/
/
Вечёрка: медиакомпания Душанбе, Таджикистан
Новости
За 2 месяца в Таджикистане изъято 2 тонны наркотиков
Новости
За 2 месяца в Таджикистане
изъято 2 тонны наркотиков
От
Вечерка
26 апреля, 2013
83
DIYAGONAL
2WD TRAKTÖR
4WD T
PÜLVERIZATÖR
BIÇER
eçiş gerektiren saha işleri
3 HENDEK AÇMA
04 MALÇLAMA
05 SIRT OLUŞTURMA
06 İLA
...
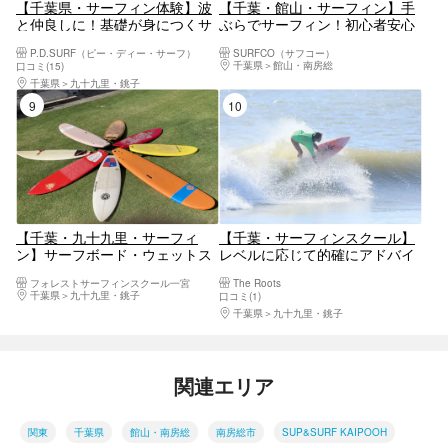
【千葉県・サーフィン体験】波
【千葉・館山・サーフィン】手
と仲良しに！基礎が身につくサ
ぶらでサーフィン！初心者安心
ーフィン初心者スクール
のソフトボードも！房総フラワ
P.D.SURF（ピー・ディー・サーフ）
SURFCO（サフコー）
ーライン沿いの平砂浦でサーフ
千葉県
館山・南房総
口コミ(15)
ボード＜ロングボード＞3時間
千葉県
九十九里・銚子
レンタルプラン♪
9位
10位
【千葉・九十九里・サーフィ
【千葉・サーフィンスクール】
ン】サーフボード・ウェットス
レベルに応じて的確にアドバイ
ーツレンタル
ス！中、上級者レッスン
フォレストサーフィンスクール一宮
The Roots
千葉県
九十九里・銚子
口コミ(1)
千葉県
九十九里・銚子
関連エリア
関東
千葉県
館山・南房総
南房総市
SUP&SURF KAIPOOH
---
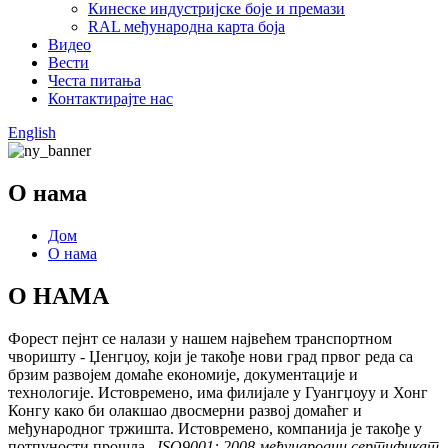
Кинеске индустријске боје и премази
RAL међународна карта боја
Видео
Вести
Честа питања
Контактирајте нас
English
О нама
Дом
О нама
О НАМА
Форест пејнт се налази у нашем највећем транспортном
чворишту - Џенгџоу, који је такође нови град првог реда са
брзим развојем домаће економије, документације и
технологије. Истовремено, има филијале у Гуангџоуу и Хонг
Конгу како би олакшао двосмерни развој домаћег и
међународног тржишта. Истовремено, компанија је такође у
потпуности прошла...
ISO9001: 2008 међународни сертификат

__EXERCISE BRIEF__: Where does the string "тонны" occur in the listing above? Return every line that contains it.

__TASK RESULT__:
За 2 месяца в Таджикистане изъято 2 тонны наркотиков
изъято 2 тонны наркотиков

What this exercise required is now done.